An evolutionary solver repeatedly runs a design algorithm until it obtains the closest possible result to the user’s set target. During each of these runs, the solver identifies the specific variable permutations that produce the most favorable results. The favorable permutations are stored and then incorporated within the next generation of the iterative process to improve upon the solution. The outcome is the permutation of variables that results in an output closest to the designer’s set target.

As the goals of individual users can vary widely, a fitness function is commonly applied when using an evolutionary solver. A fitness function takes the user’s goal and converts it to a value to be either maximized or minimized by the solver. The value can be a singular output, such as tonnage or self-weight, or it can be the result of a multi-variable function, such as cost. Though it requires more input from outside parties, cost is often the most impactful fitness function to use when comparing design alternatives within structural engineering. For example, the tonnage of a steel structure is only one component of the total cost. An engineer must also consider fabrication, labor, erection, procurement, etc. Let’s assume a steel structure has the following general costs—acknowledging that both (a) this pricing is theoretical (and may vary based on region) and (b) there will, of course, be others, depending on the project:

Raw material = $2,000/ton = X

Cost per fabricated and erected member = $2,000/piece = Y

Cost per connection = $1,000/connection = Z

The fitness function (FF) for cost therefore becomes:

FF = 2,000 × X + 2,000 × Y + 1,000 * Z

Where X, Y, and Z are outputs of the algorithm.

**Parametric Optimization of a Structural Steel Truss**

Now let’s run through the first of the three examples we mentioned at the beginning of the article: optimizing a steel truss, adhering to the given constraints, variables,and targets. Constraints:

• Span: 125 ft

• Depth: Minimum of 5 ft, maximum of 25 ft (note that trusses depths are typically 1⁄10 of the span; these numbers simply refer to this example)

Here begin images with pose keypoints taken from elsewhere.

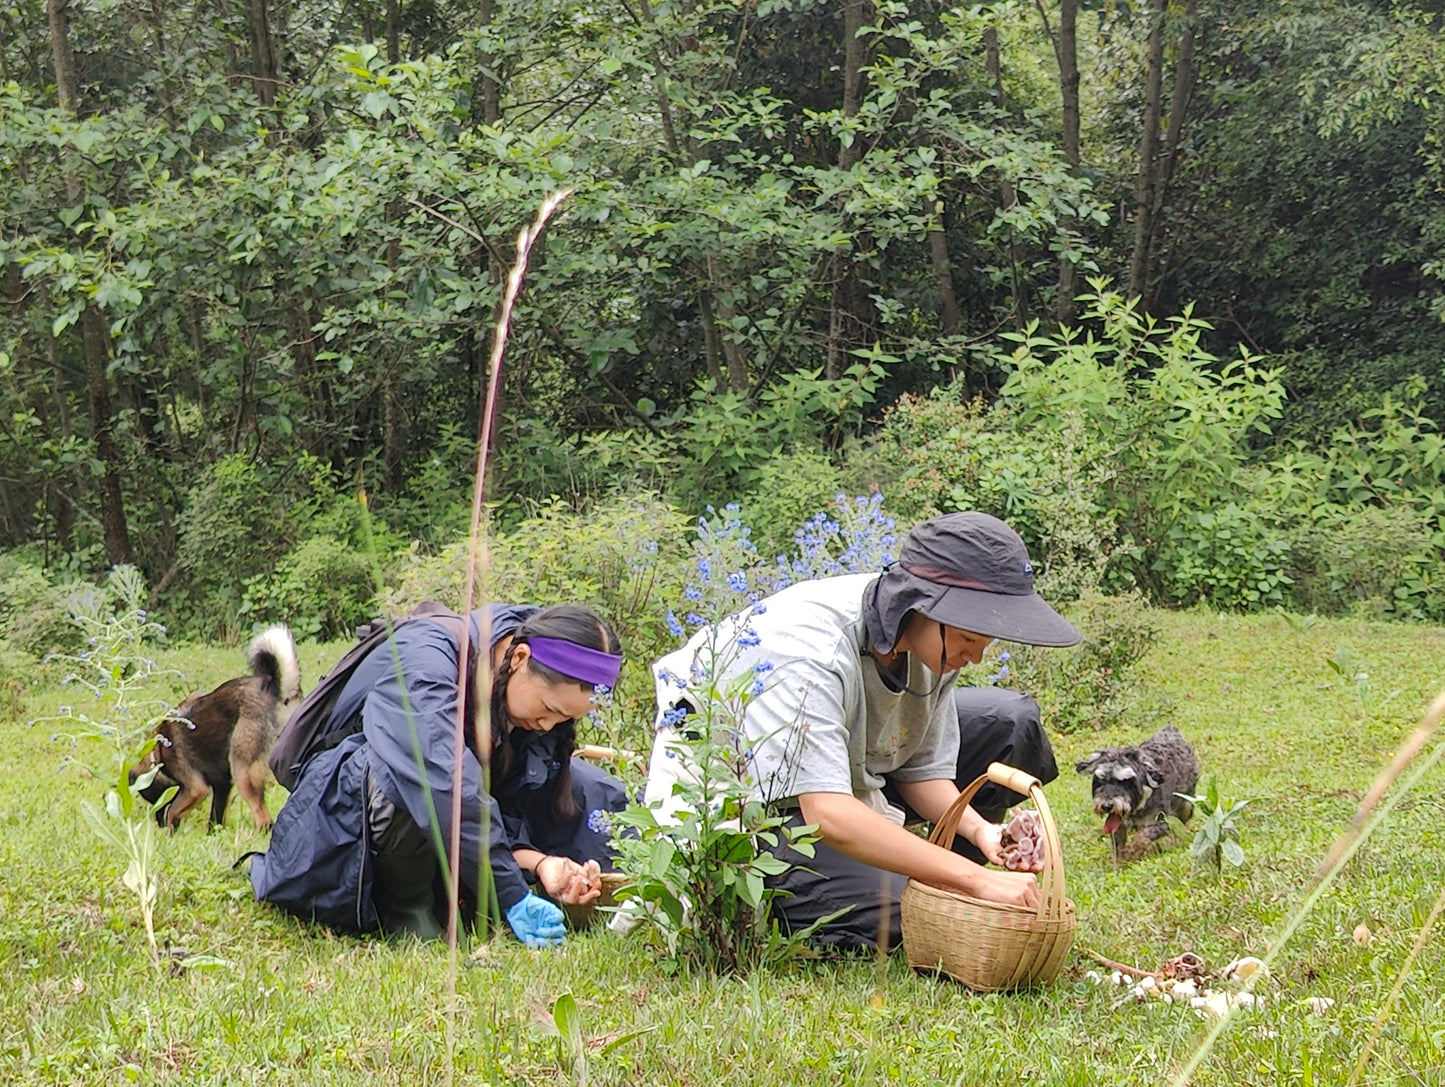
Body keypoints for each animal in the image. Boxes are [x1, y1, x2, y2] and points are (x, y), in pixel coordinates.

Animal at [131, 624, 300, 826]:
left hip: (243, 772)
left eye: (155, 797)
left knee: (263, 819)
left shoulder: (195, 789)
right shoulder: (222, 785)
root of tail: (275, 690)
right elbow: (215, 819)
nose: (159, 823)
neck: (158, 749)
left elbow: (173, 811)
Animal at [1075, 725, 1196, 861]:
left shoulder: (1164, 821)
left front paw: (1131, 851)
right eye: (1100, 781)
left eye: (1125, 783)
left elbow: (1143, 837)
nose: (1106, 806)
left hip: (1186, 805)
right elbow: (1118, 846)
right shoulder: (1119, 825)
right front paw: (1119, 863)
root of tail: (1171, 730)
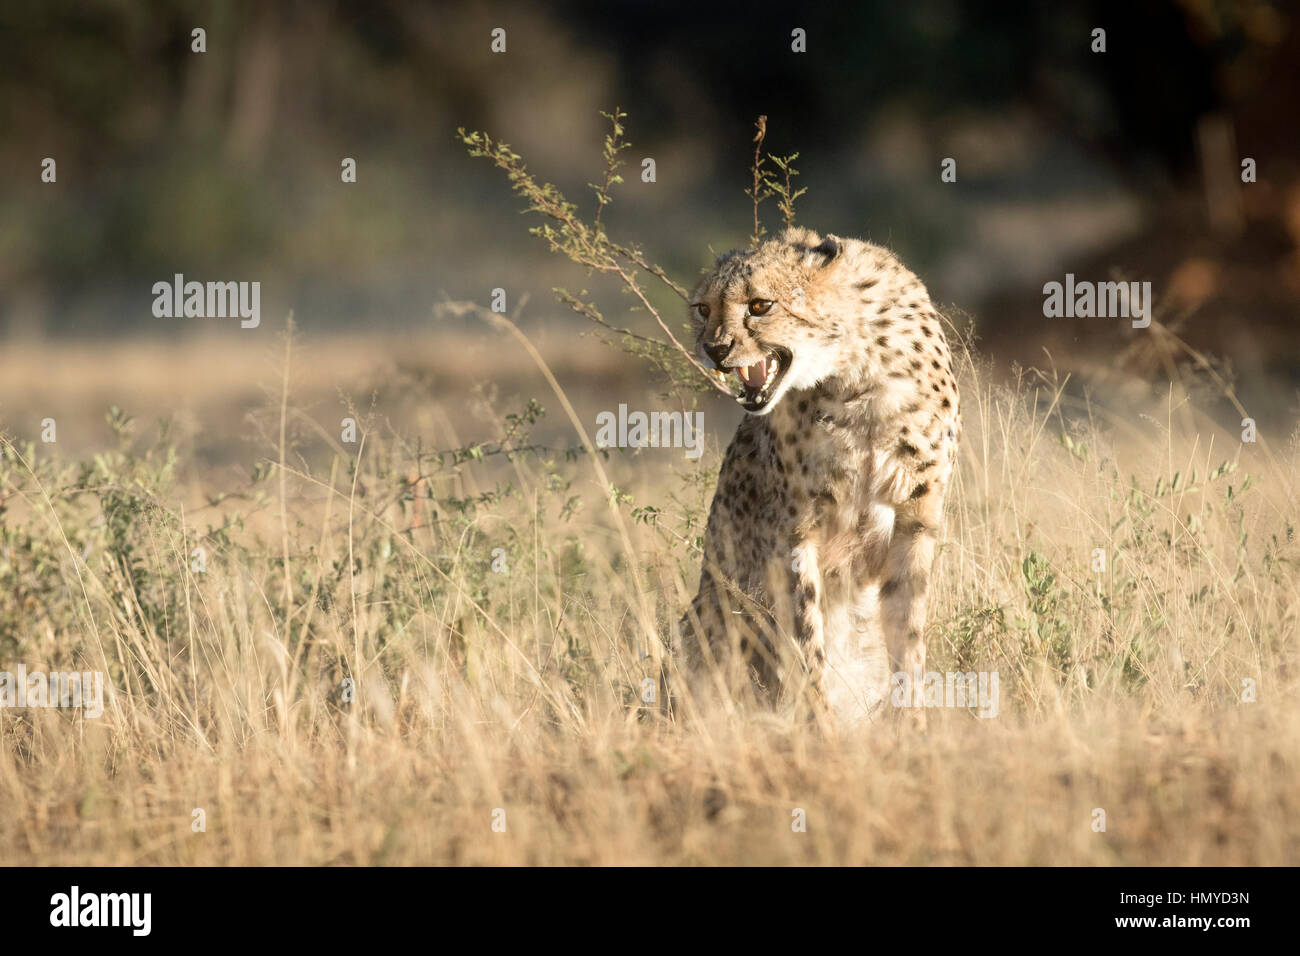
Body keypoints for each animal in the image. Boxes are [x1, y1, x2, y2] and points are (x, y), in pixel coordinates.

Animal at [681, 230, 956, 723]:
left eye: (760, 305)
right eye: (704, 309)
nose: (715, 349)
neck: (855, 372)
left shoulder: (917, 518)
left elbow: (908, 634)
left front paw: (912, 724)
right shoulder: (794, 532)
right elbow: (808, 640)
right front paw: (821, 726)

• Support condition: Pin-roller

• Load: Dead and live loads are evenly distributed along the top and bottom chords

• Maximum deflection: L/240 (TL)

• Structural steel shapes used:W8, W10, W12, and W14 families Variables:

• Evenly spaced panels (quantity)

• Truss depth variation (in feet) Targets:

• Performance optimization in the form of minimized tonnage

• Cost optimization

The workflow is similar to the general workflow previously discussed. The algorithm and model are developed in Rhino and Grasshopper. Structural analysis is then performed using Karamba3D. Next,

Galapagos (evolutionary solver) is introduced to the algorithm, and the optimization process is started. Finally, the evolutionary solver converges on the targets, and the optimized result is chosen.

In this case, the optimized result is a10-panel truss that is 14 ft deep and weighs 41 tons. This result, however, does not necessarily coincide with the cost optimization target. The following cost function will be used as the fitness function:

Cost = $2,000/ton raw material + $2,000/ fabricated piece + $1,000/connection

The evolutionary solver is now run to target the truss with the least cost. As expected, the result does not match the truss from the optimization run for least tonnage. The truss optimized for cost has six panels, is 16 ft deep, weighs 46 tons, and costs $156,000. The truss optimized for tonnage costs $186,000.00, so the savings here is $30,000 per truss. In order to be certain that the cost function being used is accurate, it is imperative for the steel fabricator and erector to be involved with the optimization process as early as possible. The client will greatly appreciate the cost savings—and

parametric-enabled projects aside, early collaboration with fabricators and erectors brings benefits to any steel project.

**Parametric Optimization of a Structural ****Steel High-Rise Braced Frame Core**

The newest generation of high-rise structures features an aggressive combination of complex geometry and height. This is made possible by recent advancements in materials, construction methods, and analytical procedures. Parametric optimization, when combined with these other advancements, can help engineers identify crucial information regarding design alternatives early in a project. The most effective solutions can thus be implemented without causing delays or other unforeseen complications, and include structural form, bracing and outrigger configurations, custom structural shapes, and more.

In this simplified example, the high-rise structure is a 700-ft-tall, 35-story office building incorporating three structural outriggers. The building is a 150-ft by 150-ft square in plan, and each major-axis direction has three 50-ft bays, the center bay being a 50-ft by 50-ft braced elevator core. The parametric workflow is the same as in the steel truss example, but for simplicity, the optimization only considered structural tonnage.

The results of this example show that by introducing a fourth outrigger, repositioning the outriggers, and changing the bracing configuration, 200 tons of steel can be removed from the building without sacrificing lateral performance.